## THE PROBLEM
Copy the lines below word for word, omitting the pictures.

Dataset excerpt
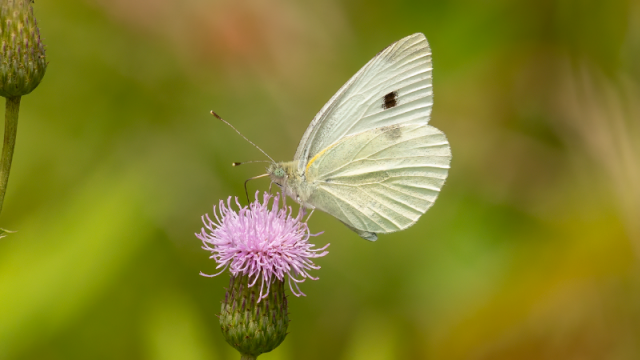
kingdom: Animalia
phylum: Arthropoda
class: Insecta
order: Lepidoptera
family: Pieridae
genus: Pieris
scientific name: Pieris rapae
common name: Cabbage White
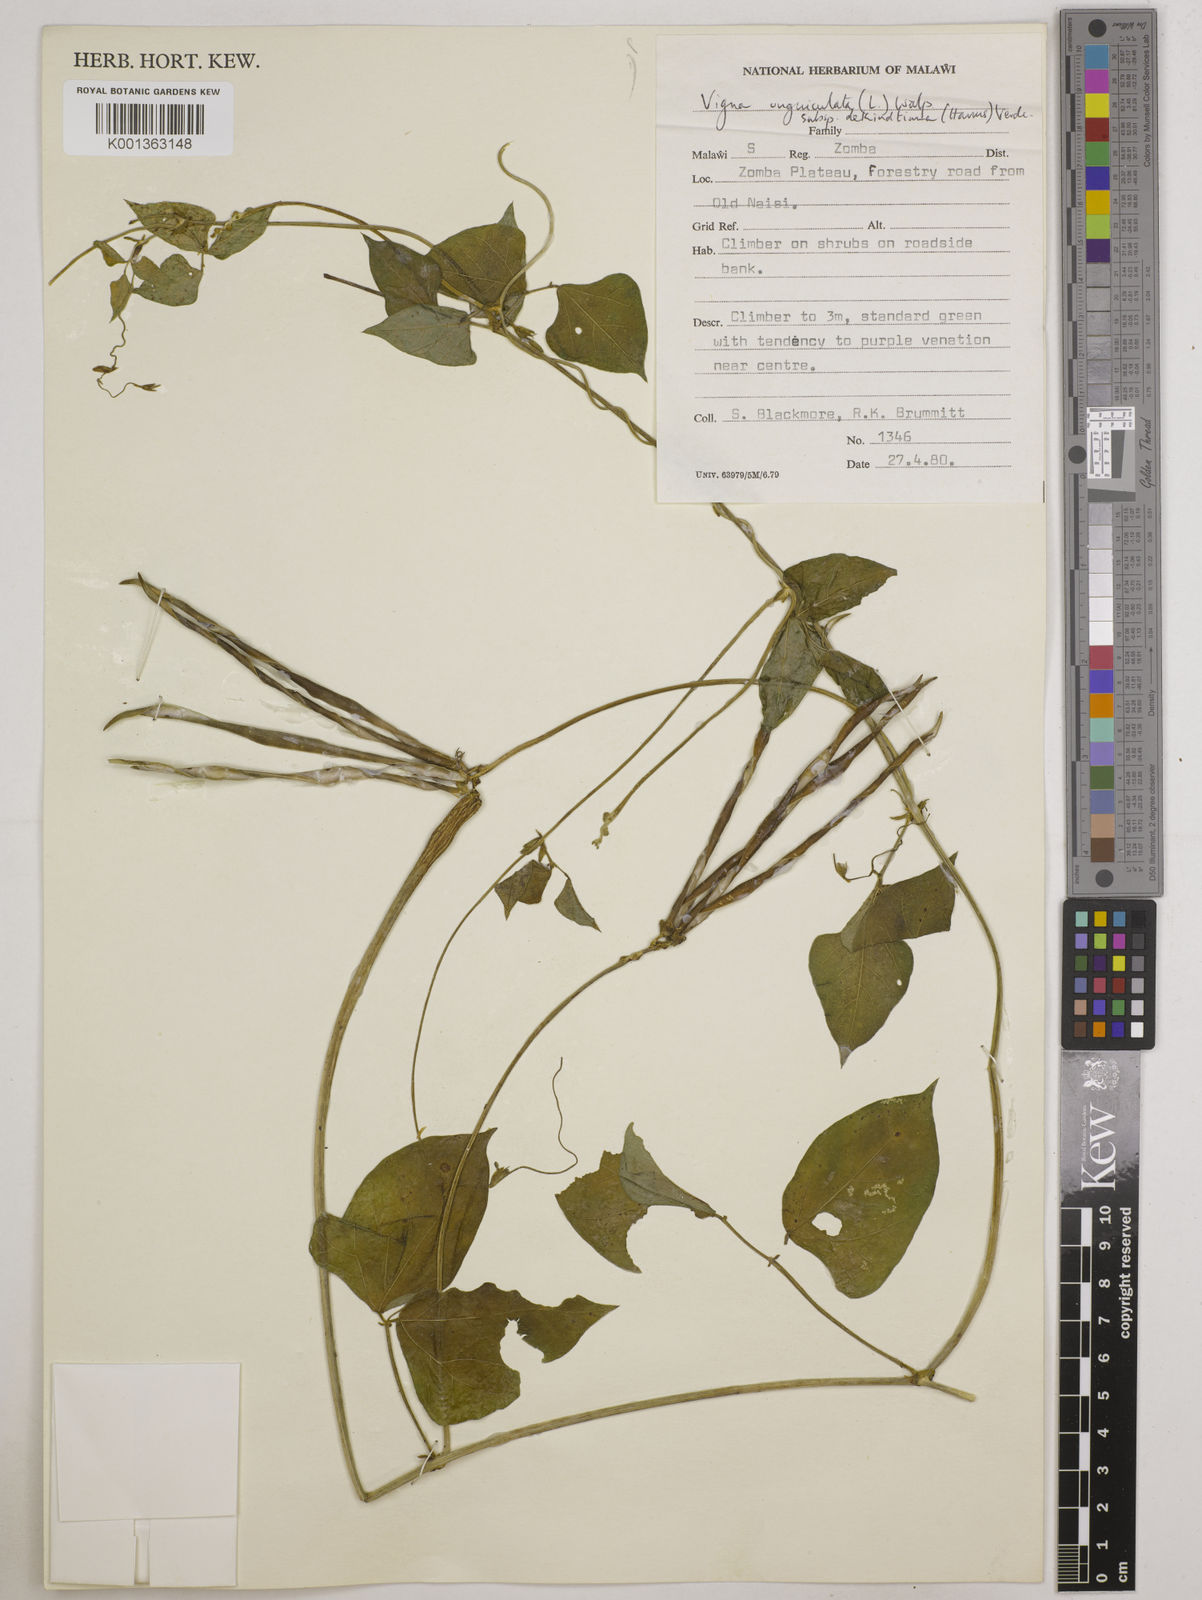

## SOLUTION FOR THIS PROBLEM
kingdom: Animalia
phylum: Arthropoda
class: Insecta
order: Lepidoptera
family: Pieridae
genus: Pieris
scientific name: Pieris rapae
common name: Cabbage White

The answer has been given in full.